Tipsheet

The McConnell Plan

Par for the course, Jennifer Rubin does some of the best reporting anywhere on the McConnell plan for moving debt ceiling/deficit reduction talks forward in a direction favorable to the GOP.

I understand that pundits across the blogosphere are freaking out, but it strikes me that the brilliance of the McConnell plan is in placing responsibility for a debt ceiling crisis squarely on the shoulders of the President and congressional Democrats.  Don't submit a plan with appropriate spending cuts? Congress will disapprove it, but there will be enough Democratic votes that -- should Dems dare -- they can sustain an Obama veto.

The genius of the McConnell approach is that it forces the President to make significant spending cuts and avoids tax increases, unless he (and a minority of Democrats) openly and publicly pursue an approach clearly antithetical to the wishes of the majority of Americans -- including in summer 2012.

Beats the heck out of a "grand bargain" including tax increases (giving Democrats cover to neutralize one of the GOP's most potent political issues), or hoping that the President -- ideologue that he is -- will cave in to GOP wishes (and thereby court a challenge from the left), or relying on the MSM to report fairly on the GOP's actions and role in the event of a default.
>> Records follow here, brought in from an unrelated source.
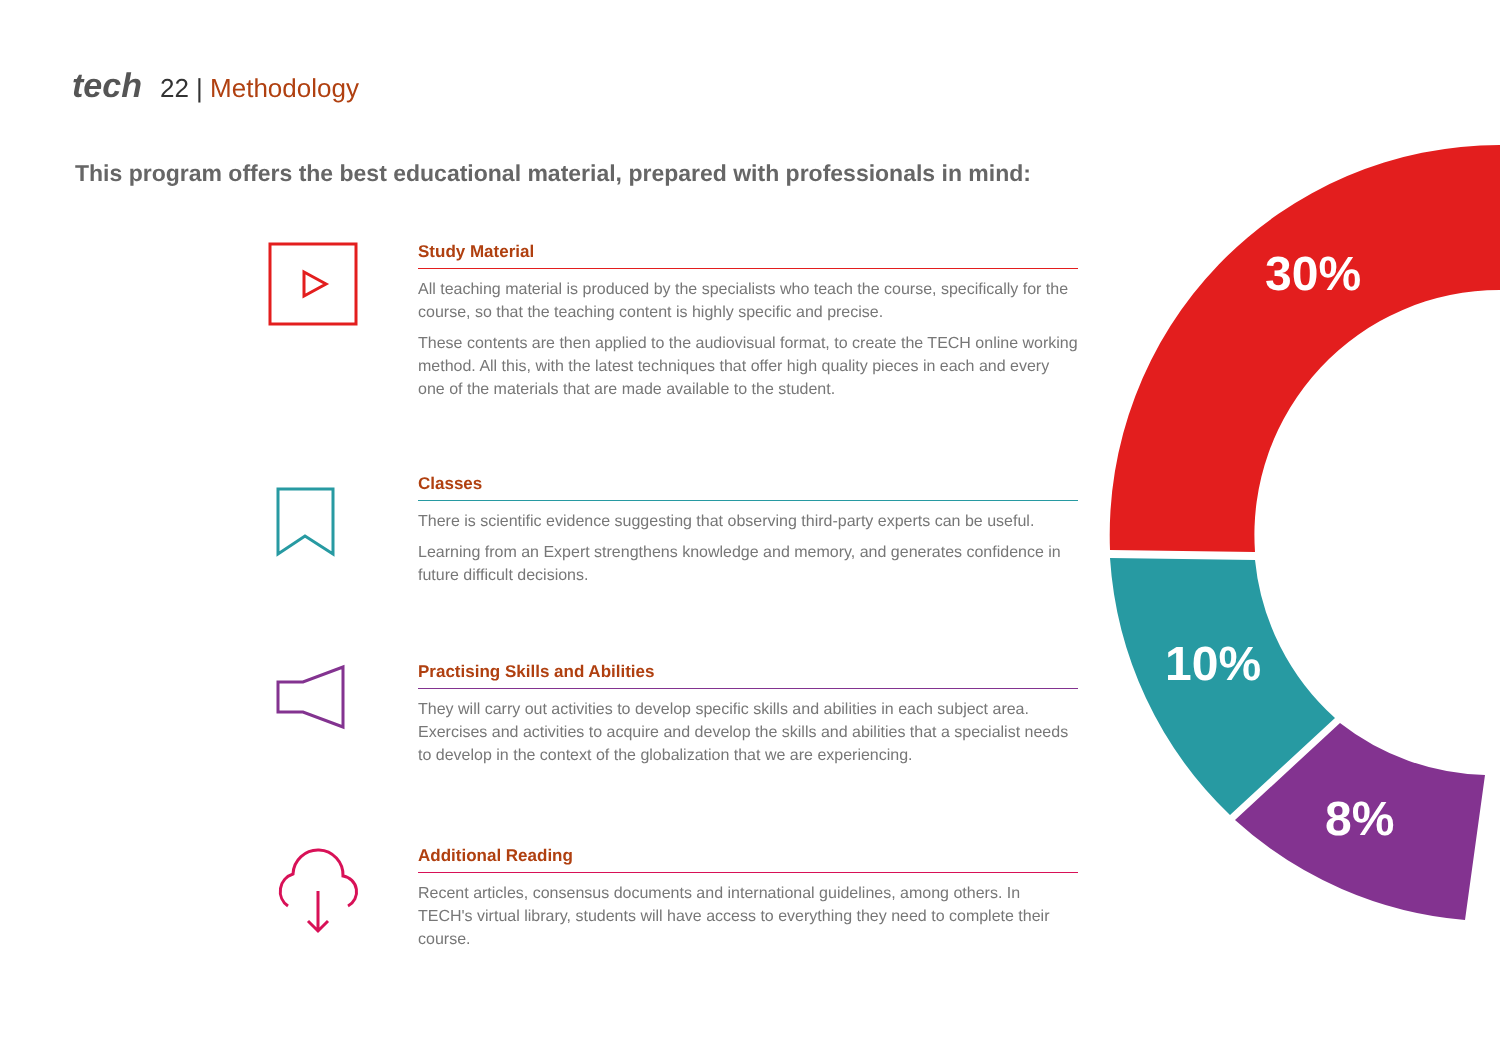tech 22 | Methodology
This program offers the best educational material, prepared with professionals in mind:
30%
10%
8%
Study Material
All teaching material is produced by the specialists who teach the course, specifically for the course, so that the teaching content is highly specific and precise.
These contents are then applied to the audiovisual format, to create the TECH online working method. All this, with the latest techniques that offer high quality pieces in each and every one of the materials that are made available to the student.
Classes
There is scientific evidence suggesting that observing third-party experts can be useful.
Learning from an Expert strengthens knowledge and memory, and generates confidence in future difficult decisions.
Practising Skills and Abilities
They will carry out activities to develop specific skills and abilities in each subject area. Exercises and activities to acquire and develop the skills and abilities that a specialist needs to develop in the context of the globalization that we are experiencing.
Additional Reading
Recent articles, consensus documents and international guidelines, among others. In TECH's virtual library, students will have access to everything they need to complete their course.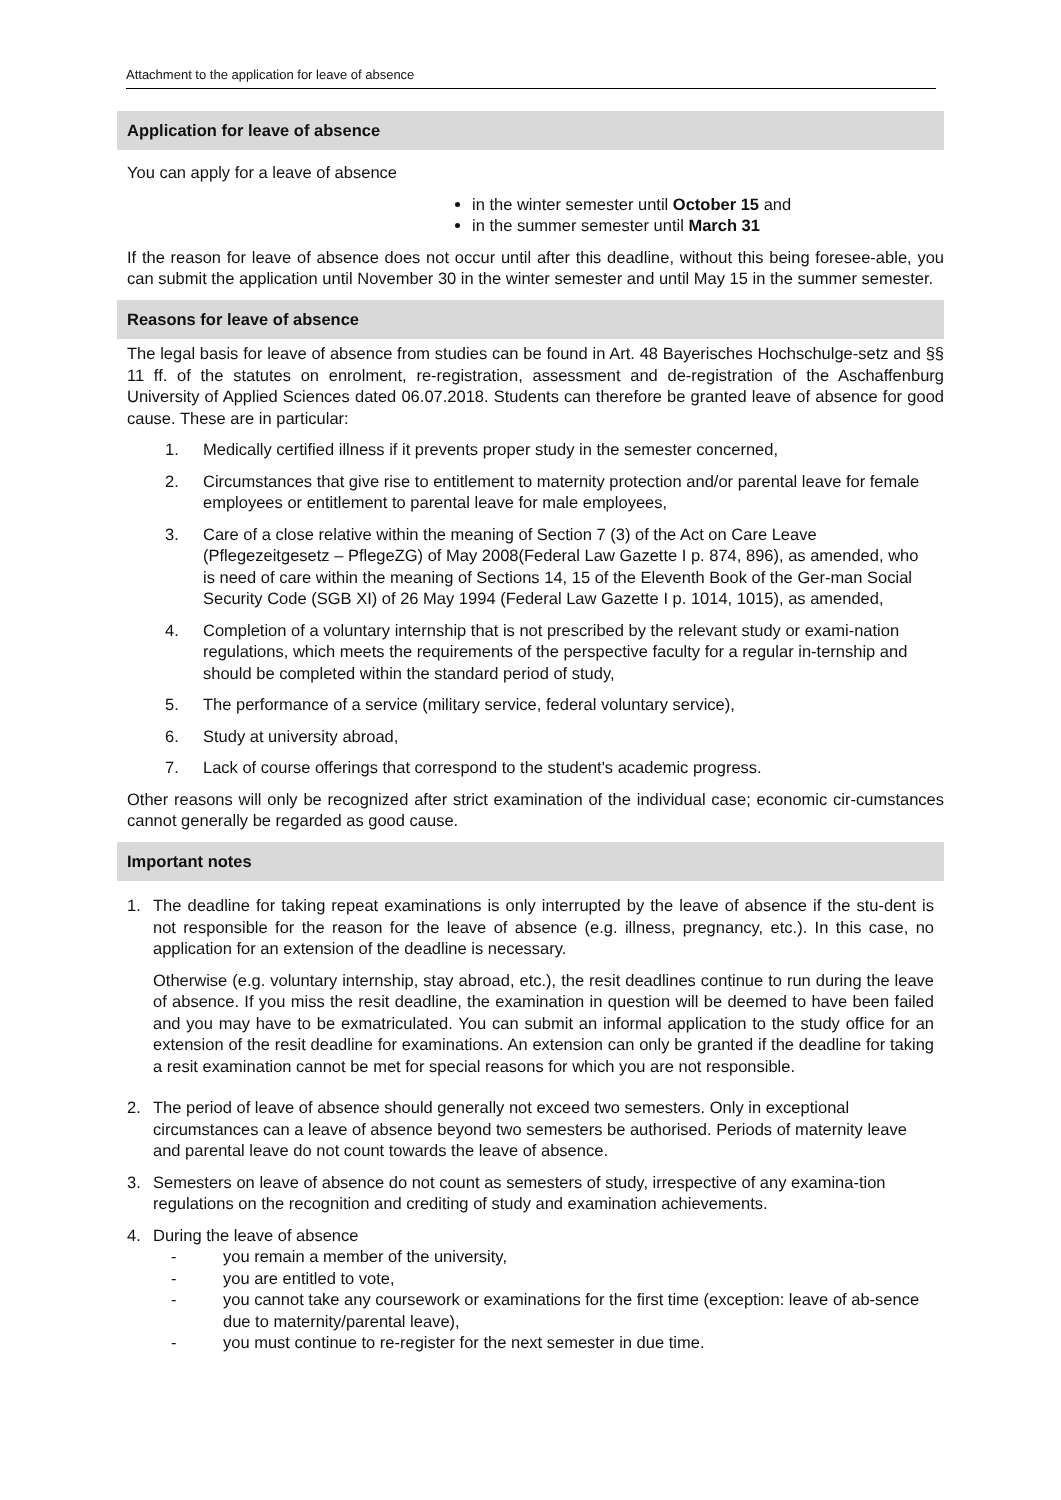Attachment to the application for leave of absence
Application for leave of absence
You can apply for a leave of absence
in the winter semester until October 15 and
in the summer semester until March 31
If the reason for leave of absence does not occur until after this deadline, without this being foresee-able, you can submit the application until November 30 in the winter semester and until May 15 in the summer semester.
Reasons for leave of absence
The legal basis for leave of absence from studies can be found in Art. 48 Bayerisches Hochschulge-setz and §§ 11 ff. of the statutes on enrolment, re-registration, assessment and de-registration of the Aschaffenburg University of Applied Sciences dated 06.07.2018. Students can therefore be granted leave of absence for good cause. These are in particular:
1. Medically certified illness if it prevents proper study in the semester concerned,
2. Circumstances that give rise to entitlement to maternity protection and/or parental leave for female employees or entitlement to parental leave for male employees,
3. Care of a close relative within the meaning of Section 7 (3) of the Act on Care Leave (Pflegezeitgesetz – PflegeZG) of May 2008(Federal Law Gazette I p. 874, 896), as amended, who is need of care within the meaning of Sections 14, 15 of the Eleventh Book of the Ger-man Social Security Code (SGB XI) of 26 May 1994 (Federal Law Gazette I p. 1014, 1015), as amended,
4. Completion of a voluntary internship that is not prescribed by the relevant study or exami-nation regulations, which meets the requirements of the perspective faculty for a regular in-ternship and should be completed within the standard period of study,
5. The performance of a service (military service, federal voluntary service),
6. Study at university abroad,
7. Lack of course offerings that correspond to the student's academic progress.
Other reasons will only be recognized after strict examination of the individual case; economic cir-cumstances cannot generally be regarded as good cause.
Important notes
1. The deadline for taking repeat examinations is only interrupted by the leave of absence if the stu-dent is not responsible for the reason for the leave of absence (e.g. illness, pregnancy, etc.). In this case, no application for an extension of the deadline is necessary.
Otherwise (e.g. voluntary internship, stay abroad, etc.), the resit deadlines continue to run during the leave of absence. If you miss the resit deadline, the examination in question will be deemed to have been failed and you may have to be exmatriculated. You can submit an informal application to the study office for an extension of the resit deadline for examinations. An extension can only be granted if the deadline for taking a resit examination cannot be met for special reasons for which you are not responsible.
2. The period of leave of absence should generally not exceed two semesters. Only in exceptional circumstances can a leave of absence beyond two semesters be authorised. Periods of maternity leave and parental leave do not count towards the leave of absence.
3. Semesters on leave of absence do not count as semesters of study, irrespective of any examina-tion regulations on the recognition and crediting of study and examination achievements.
4. During the leave of absence
- you remain a member of the university,
- you are entitled to vote,
- you cannot take any coursework or examinations for the first time (exception: leave of ab-sence due to maternity/parental leave),
- you must continue to re-register for the next semester in due time.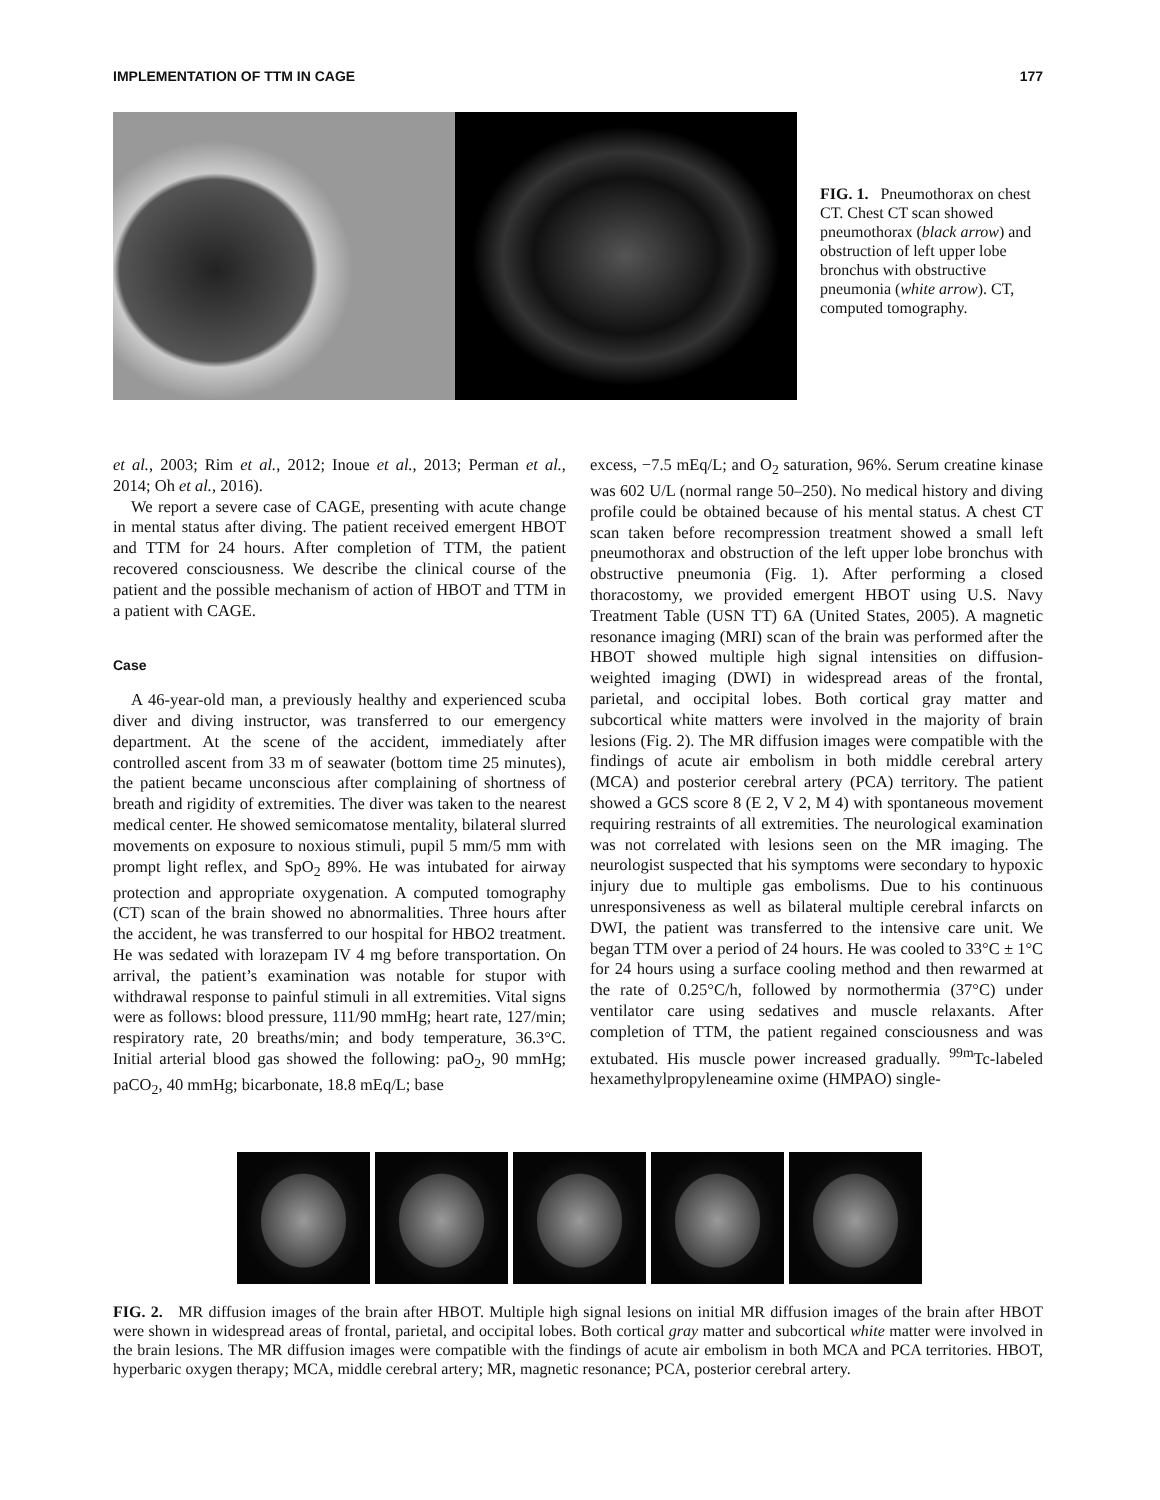IMPLEMENTATION OF TTM IN CAGE 177
FIG. 1. Pneumothorax on chest CT. Chest CT scan showed pneumothorax (black arrow) and obstruction of left upper lobe bronchus with obstructive pneumonia (white arrow). CT, computed tomography.
et al., 2003; Rim et al., 2012; Inoue et al., 2013; Perman et al., 2014; Oh et al., 2016).
We report a severe case of CAGE, presenting with acute change in mental status after diving. The patient received emergent HBOT and TTM for 24 hours. After completion of TTM, the patient recovered consciousness. We describe the clinical course of the patient and the possible mechanism of action of HBOT and TTM in a patient with CAGE.
Case
A 46-year-old man, a previously healthy and experienced scuba diver and diving instructor, was transferred to our emergency department. At the scene of the accident, immediately after controlled ascent from 33 m of seawater (bottom time 25 minutes), the patient became unconscious after complaining of shortness of breath and rigidity of extremities. The diver was taken to the nearest medical center. He showed semicomatose mentality, bilateral slurred movements on exposure to noxious stimuli, pupil 5 mm/5 mm with prompt light reflex, and SpO<sub>2</sub> 89%. He was intubated for airway protection and appropriate oxygenation. A computed tomography (CT) scan of the brain showed no abnormalities. Three hours after the accident, he was transferred to our hospital for HBO2 treatment. He was sedated with lorazepam IV 4 mg before transportation. On arrival, the patient’s examination was notable for stupor with withdrawal response to painful stimuli in all extremities. Vital signs were as follows: blood pressure, 111/90 mmHg; heart rate, 127/min; respiratory rate, 20 breaths/min; and body temperature, 36.3°C. Initial arterial blood gas showed the following: paO<sub>2</sub>, 90 mmHg; paCO<sub>2</sub>, 40 mmHg; bicarbonate, 18.8 mEq/L; base
excess, −7.5 mEq/L; and O<sub>2</sub> saturation, 96%. Serum creatine kinase was 602 U/L (normal range 50–250). No medical history and diving profile could be obtained because of his mental status. A chest CT scan taken before recompression treatment showed a small left pneumothorax and obstruction of the left upper lobe bronchus with obstructive pneumonia (Fig. 1). After performing a closed thoracostomy, we provided emergent HBOT using U.S. Navy Treatment Table (USN TT) 6A (United States, 2005). A magnetic resonance imaging (MRI) scan of the brain was performed after the HBOT showed multiple high signal intensities on diffusion-weighted imaging (DWI) in widespread areas of the frontal, parietal, and occipital lobes. Both cortical gray matter and subcortical white matters were involved in the majority of brain lesions (Fig. 2). The MR diffusion images were compatible with the findings of acute air embolism in both middle cerebral artery (MCA) and posterior cerebral artery (PCA) territory. The patient showed a GCS score 8 (E 2, V 2, M 4) with spontaneous movement requiring restraints of all extremities. The neurological examination was not correlated with lesions seen on the MR imaging. The neurologist suspected that his symptoms were secondary to hypoxic injury due to multiple gas embolisms. Due to his continuous unresponsiveness as well as bilateral multiple cerebral infarcts on DWI, the patient was transferred to the intensive care unit. We began TTM over a period of 24 hours. He was cooled to 33°C ± 1°C for 24 hours using a surface cooling method and then rewarmed at the rate of 0.25°C/h, followed by normothermia (37°C) under ventilator care using sedatives and muscle relaxants. After completion of TTM, the patient regained consciousness and was extubated. His muscle power increased gradually. <sup>99m</sup>Tc-labeled hexamethylpropyleneamine oxime (HMPAO) single-
FIG. 2. MR diffusion images of the brain after HBOT. Multiple high signal lesions on initial MR diffusion images of the brain after HBOT were shown in widespread areas of frontal, parietal, and occipital lobes. Both cortical gray matter and subcortical white matter were involved in the brain lesions. The MR diffusion images were compatible with the findings of acute air embolism in both MCA and PCA territories. HBOT, hyperbaric oxygen therapy; MCA, middle cerebral artery; MR, magnetic resonance; PCA, posterior cerebral artery.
Update: The Wall Street Journal explains why the McConnell plan is the best card left that the GOP has to play.  I tend to agree with the Journal that anyone who thinks the President will submit to GOP demands is dreaming; instead, he will make sure that default carries with it the most painful consequences to the most important political constituencies, and he -- along with his allies in the press -- will work to pin blame for their pain on the Republicans.